Tre uomini cercano di tenere fermo un cavallo. Si dimena con tutte le sue forze pur di ribellarsi, ma gli uomini, cingendogli collo e zampe con le forti braccia gli limitano i movimenti. Usando i propri corpi come catene, lo tengono ancorato al suolo. La scena più straziante di As bestas, ultimo lungometraggio di Rodrigo Sorogoyen, apre l’opera, con uno slow-motion ponderato che scaccia i fantasmi di quelli utilizzati dal vituperato Zack Snyder.
Sorogoyen con questo film abbandona il sublime equilibrio trovato con il precedente Il regno (2018) per mettere l’anima in una storia che sa di novità per la sua filmografia. La macchina a mano che vizia e plagia le sequenze de Il regno è ormai acqua passata, così come la rappresentazione altoborghese della Madrid dei primi anni 2010. Una cosa rimane, ed è il set-up storico. As Bestas infatti è ambientato nel 2013, confermando questa curiosa tendenza del regista di “evitare”, seppur di poco, lo scontro col presente.
La storia è quella di Antoine (Denis Ménochet), un agricoltore francese trapiantato in un villaggio rurale in Galizia, dove si è trasferito da qualche anno con la moglie Olga (Marina Foïs). La fede ambientalista dei coniugi li spinge a votare contro l’installazione di pale eoliche nella zona, scatenando l’ira funesta di alcuni agricoltori del posto, i quali individuavano nelle pale eoliche una svolta economica per le proprie vite. Questo astio cresce di giorno in giorno, dando vita a una spirale di orrori che culminerà nel più vile dei modi.
Già da queste poche informazioni risulta evidente il distacco dall’ultima opera di Sorogoyen, che per l’occasione mette a punto un approccio alla messa in scena radicalmente diverso. I movimenti di macchina sono cosa rara, e quando vengono adoperati non sono mai particolarmente complessi, quanto più volti ad accompagnare il soggetto dell’azione in corso, senza mai strafare.

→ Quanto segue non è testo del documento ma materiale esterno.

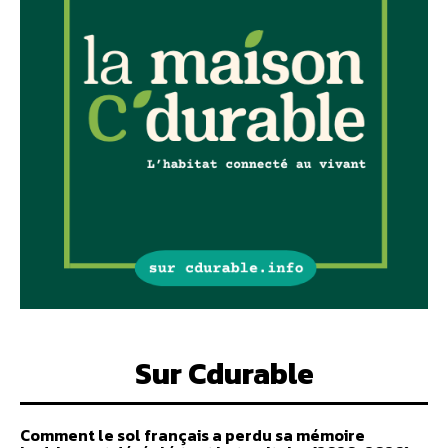
Sur Cdurable
Comment le sol français a perdu sa mémoire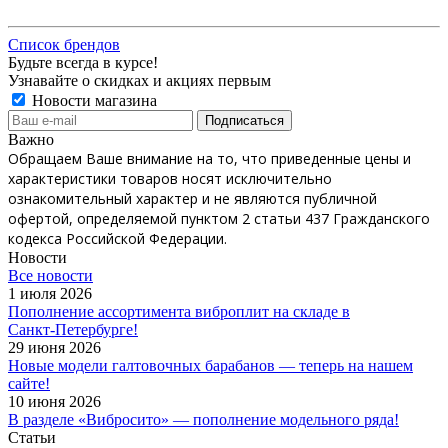
Список брендов
Будьте всегда в курсе!
Узнавайте о скидках и акциях первым
Новости магазина
Важно
Обращаем Ваше внимание на то, что приведенные цены и
характеристики товаров носят исключительно
ознакомительный характер и не являются публичной
офертой, определяемой пунктом 2 статьи 437 Гражданского
кодекса Российской Федерации.
Новости
Все новости
1 июля 2026
Пополнение ассортимента виброплит на складе в
Санкт‑Петербурге!
29 июня 2026
Новые модели галтовочных барабанов — теперь на нашем
сайте!
10 июня 2026
В разделе «Вибросито» — пополнение модельного ряда!
Статьи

Nel corso del film Antoine decide di documentare le malefatte che vengono commesse ai suoi danni, munendosi di una piccola telecamera digitale, abbastanza compatta da poter essere nascosta facilmente. Nel 2023 un uomo che si avvale di un video come strumento di denuncia sarebbe stato all’ordine del giorno, una videocamera nel 2013 invece sa di “pionierismo” della denuncia sociale, in un certo senso.
In As bestas sembra palese come in alcuni frangenti il regista spagnolo si sia appellato al Re del voyeurismo cinematografico: Michael Haneke. Proprio come in Benny’s video di Haneke la videocamera diventa un filtro tra la realtà oggettiva e la realtà cinematografica, quest’ultima in grado di trasformare atti apparentemente innocui in azioni amene. La videocamera diventa l’arma da fuoco al servizio di Antoine in alcune scene, esattamente come nell’iconica sequenza del bunker in Parasite di Bong Joon-ho.
Nel corso di una sequenza posta alla fine del secondo atto (un’inquadratura fissa di quasi dieci minuti) assistiamo a un intenso confronto tra Antoine e gli abitanti del villaggio, avendo modo di conoscere meglio il punto di vista degli di questi ultimi, la loro frustrazione e la loro tenera ignoranza.
Sorogoyen, da abile demiurgo, sceglie di abbandonare per un momento la prospettiva di Antoine, concedendo a quella dei suoi antagonisti di irrompere nella narrazione, alimentando il conflitto etico nelle menti degli spettatori. L’opera viene sublimata da un terzo atto perfetto, nel quale, dopo un’ellisse temporale cambia il punto di vista sulla storia, adottandone uno femminile.